From: "Zhang, Qi Z" <qi.z.zhang@intel.com>
To: William Tu <u9012063@gmail.com>
Cc: "dev@dpdk.org" <dev@dpdk.org>,
"Karlsson, Magnus" <magnus.karlsson@intel.com>,
"Topel, Bjorn" <bjorn.topel@intel.com>,
"Wu, Jingjing" <jingjing.wu@intel.com>,
"Li, Xiaoyun" <xiaoyun.li@intel.com>,
"Yigit, Ferruh" <ferruh.yigit@intel.com>
Subject: Re: [dpdk-dev] [PATCH v3 0/6] PMD driver for AF_XDP
Date: Tue, 28 Aug 2018 14:11:57 +0000 [thread overview]
Message-ID: <039ED4275CED7440929022BC67E706115327BF20@SHSMSX103.ccr.corp.intel.com> (raw)

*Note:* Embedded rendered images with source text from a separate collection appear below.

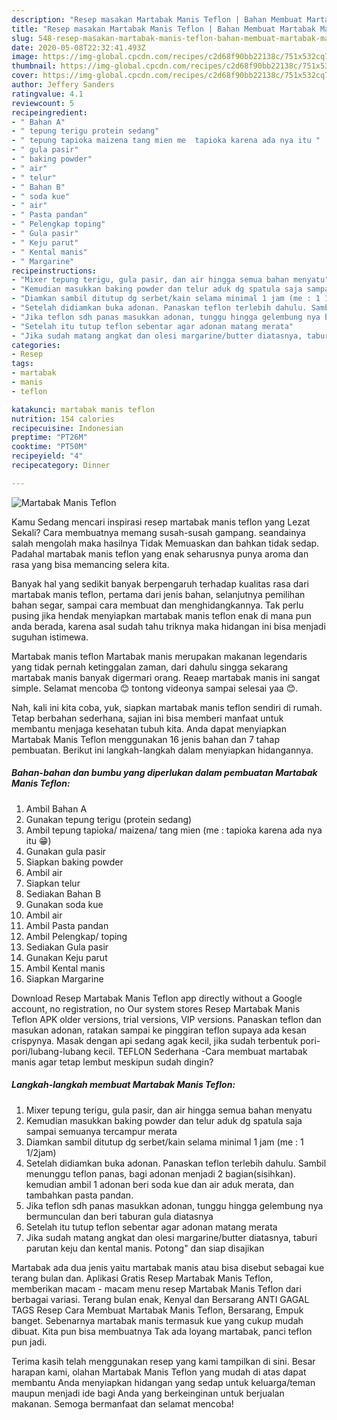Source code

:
 ```yaml
---
description: "Resep masakan Martabak Manis Teflon | Bahan Membuat Martabak Manis Teflon Yang Bikin Ngiler"
title: "Resep masakan Martabak Manis Teflon | Bahan Membuat Martabak Manis Teflon Yang Bikin Ngiler"
slug: 548-resep-masakan-martabak-manis-teflon-bahan-membuat-martabak-manis-teflon-yang-bikin-ngiler
date: 2020-05-08T22:32:41.493Z
image: https://img-global.cpcdn.com/recipes/c2d68f90bb22138c/751x532cq70/martabak-manis-teflon-foto-resep-utama.jpg
thumbnail: https://img-global.cpcdn.com/recipes/c2d68f90bb22138c/751x532cq70/martabak-manis-teflon-foto-resep-utama.jpg
cover: https://img-global.cpcdn.com/recipes/c2d68f90bb22138c/751x532cq70/martabak-manis-teflon-foto-resep-utama.jpg
author: Jeffery Sanders
ratingvalue: 4.1
reviewcount: 5
recipeingredient:
- " Bahan A"
- " tepung terigu protein sedang"
- " tepung tapioka maizena tang mien me  tapioka karena ada nya itu "
- " gula pasir"
- " baking powder"
- " air"
- " telur"
- " Bahan B"
- " soda kue"
- " air"
- " Pasta pandan"
- " Pelengkap toping"
- " Gula pasir"
- " Keju parut"
- " Kental manis"
- " Margarine"
recipeinstructions:
- "Mixer tepung terigu, gula pasir, dan air hingga semua bahan menyatu"
- "Kemudian masukkan baking powder dan telur aduk dg spatula saja sampai semuanya tercampur merata"
- "Diamkan sambil ditutup dg serbet/kain selama minimal 1 jam (me : 1 1/2jam)"
- "Setelah didiamkan buka adonan. Panaskan teflon terlebih dahulu. Sambil menunggu teflon panas, bagi adonan menjadi 2 bagian(sisihkan). kemudian ambil 1 adonan beri soda kue dan air aduk merata, dan tambahkan pasta pandan."
- "Jika teflon sdh panas masukkan adonan, tunggu hingga gelembung nya bermunculan dan beri taburan gula diatasnya"
- "Setelah itu tutup teflon sebentar agar adonan matang merata"
- "Jika sudah matang angkat dan olesi margarine/butter diatasnya, taburi parutan keju dan kental manis. Potong&#34; dan siap disajikan"
categories:
- Resep
tags:
- martabak
- manis
- teflon

katakunci: martabak manis teflon 
nutrition: 154 calories
recipecuisine: Indonesian
preptime: "PT26M"
cooktime: "PT50M"
recipeyield: "4"
recipecategory: Dinner

---
```



![Martabak Manis Teflon](https://img-global.cpcdn.com/recipes/c2d68f90bb22138c/751x532cq70/martabak-manis-teflon-foto-resep-utama.jpg)

Kamu Sedang mencari inspirasi resep martabak manis teflon yang Lezat Sekali? Cara membuatnya memang susah-susah gampang. seandainya salah mengolah maka hasilnya Tidak Memuaskan dan bahkan tidak sedap. Padahal martabak manis teflon yang enak seharusnya punya aroma dan rasa yang bisa memancing selera kita.

Banyak hal yang sedikit banyak berpengaruh terhadap kualitas rasa dari martabak manis teflon, pertama dari jenis bahan, selanjutnya pemilihan bahan segar, sampai cara membuat dan menghidangkannya. Tak perlu pusing jika hendak menyiapkan martabak manis teflon enak di mana pun anda berada, karena asal sudah tahu triknya maka hidangan ini bisa menjadi suguhan istimewa.

Martabak manis teflon Martabak manis merupakan makanan legendaris yang tidak pernah ketinggalan zaman, dari dahulu singga sekarang martabak manis banyak digermari orang. Reaep martabak manis ini sangat simple. Selamat mencoba 😊 tontong videonya sampai selesai yaa 😊.


Nah, kali ini kita coba, yuk, siapkan martabak manis teflon sendiri di rumah. Tetap berbahan sederhana, sajian ini bisa memberi manfaat untuk membantu menjaga kesehatan tubuh kita. Anda dapat menyiapkan Martabak Manis Teflon menggunakan 16 jenis bahan dan 7 tahap pembuatan. Berikut ini langkah-langkah dalam menyiapkan hidangannya.

<!--inarticleads1-->

##### Bahan-bahan dan bumbu yang diperlukan dalam pembuatan Martabak Manis Teflon:

1. Ambil  Bahan A
1. Gunakan  tepung terigu (protein sedang)
1. Ambil  tepung tapioka/ maizena/ tang mien (me : tapioka karena ada nya itu 😁)
1. Gunakan  gula pasir
1. Siapkan  baking powder
1. Ambil  air
1. Siapkan  telur
1. Sediakan  Bahan B
1. Gunakan  soda kue
1. Ambil  air
1. Ambil  Pasta pandan
1. Ambil  Pelengkap/ toping
1. Sediakan  Gula pasir
1. Gunakan  Keju parut
1. Ambil  Kental manis
1. Siapkan  Margarine


Download Resep Martabak Manis Teflon app directly without a Google account, no registration, no Our system stores Resep Martabak Manis Teflon APK older versions, trial versions, VIP versions. Panaskan teflon dan masukan adonan, ratakan sampai ke pinggiran teflon supaya ada kesan crispynya. Masak dengan api sedang agak kecil, jika sudah terbentuk pori-pori/lubang-lubang kecil. TEFLON Sederhana -Cara membuat martabak manis agar tetap lembut meskipun sudah dingin? 

<!--inarticleads2-->

##### Langkah-langkah membuat Martabak Manis Teflon:

1. Mixer tepung terigu, gula pasir, dan air hingga semua bahan menyatu
1. Kemudian masukkan baking powder dan telur aduk dg spatula saja sampai semuanya tercampur merata
1. Diamkan sambil ditutup dg serbet/kain selama minimal 1 jam (me : 1 1/2jam)
1. Setelah didiamkan buka adonan. Panaskan teflon terlebih dahulu. Sambil menunggu teflon panas, bagi adonan menjadi 2 bagian(sisihkan). kemudian ambil 1 adonan beri soda kue dan air aduk merata, dan tambahkan pasta pandan.
1. Jika teflon sdh panas masukkan adonan, tunggu hingga gelembung nya bermunculan dan beri taburan gula diatasnya
1. Setelah itu tutup teflon sebentar agar adonan matang merata
1. Jika sudah matang angkat dan olesi margarine/butter diatasnya, taburi parutan keju dan kental manis. Potong&#34; dan siap disajikan


Martabak ada dua jenis yaitu martabak manis atau bisa disebut sebagai kue terang bulan dan. Aplikasi Gratis Resep Martabak Manis Teflon, memberikan macam - macam menu resep Martabak Manis Teflon dari berbagai variasi. Terang bulan enak, Kenyal dan Bersarang ANTI GAGAL TAGS Resep Cara Membuat Martabak Manis Teflon, Bersarang, Empuk banget. Sebenarnya martabak manis termasuk kue yang cukup mudah dibuat. Kita pun bisa membuatnya Tak ada loyang martabak, panci teflon pun jadi. 

Terima kasih telah menggunakan resep yang kami tampilkan di sini. Besar harapan kami, olahan Martabak Manis Teflon yang mudah di atas dapat membantu Anda menyiapkan hidangan yang sedap untuk keluarga/teman maupun menjadi ide bagi Anda yang berkeinginan untuk berjualan makanan. Semoga bermanfaat dan selamat mencoba!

In-Reply-To: <CALDO+SbVLosAARoHpQTtApj6m+dZ6mO4ZDVJ_VkWBuqgb4uhug@mail.gmail.com>
Hi William:
> -----Original Message-----
> From: William Tu [mailto:u9012063@gmail.com]
> Sent: Friday, August 24, 2018 12:25 AM
> To: Zhang, Qi Z <qi.z.zhang@intel.com>
> Cc: dev@dpdk.org; Karlsson, Magnus <magnus.karlsson@intel.com>; Topel,
> Bjorn <bjorn.topel@intel.com>; Wu, Jingjing <jingjing.wu@intel.com>; Li,
> Xiaoyun <xiaoyun.li@intel.com>; Yigit, Ferruh <ferruh.yigit@intel.com>
> Subject: Re: [dpdk-dev] [PATCH v3 0/6] PMD driver for AF_XDP
>
> Hi Zhang Qi,
>
> I'm not familiar with DPDK code, but I'm curious about the benefits of using
> AF_XDP pmd, specifically I have a couple questions:
>
> 1) With zero-copy driver support, is AF_XDP pmd expects to have similar
> performance than other pmd?
Zero-copy will improve performance a lot, but it still have gap with native DPDK PMD.
basically it's kind of less performance but more flexible solution.
BTW, Patches to enable zero copy for i40e just be published by Bjorn, there is some performance data for your reference.
http://lists.openwall.net/netdev/2018/08/28/62
> Since AF_XDP is still using native device driver,
> isn't the interrupt still there and not "poll-mode"
> anymore?
Yes, it's still napi->poll triggered by interrupt.
>
> 2) does the patch expect user to customize the ebpf/xdp code so that this
> becomes another way to extend dpdk datapath?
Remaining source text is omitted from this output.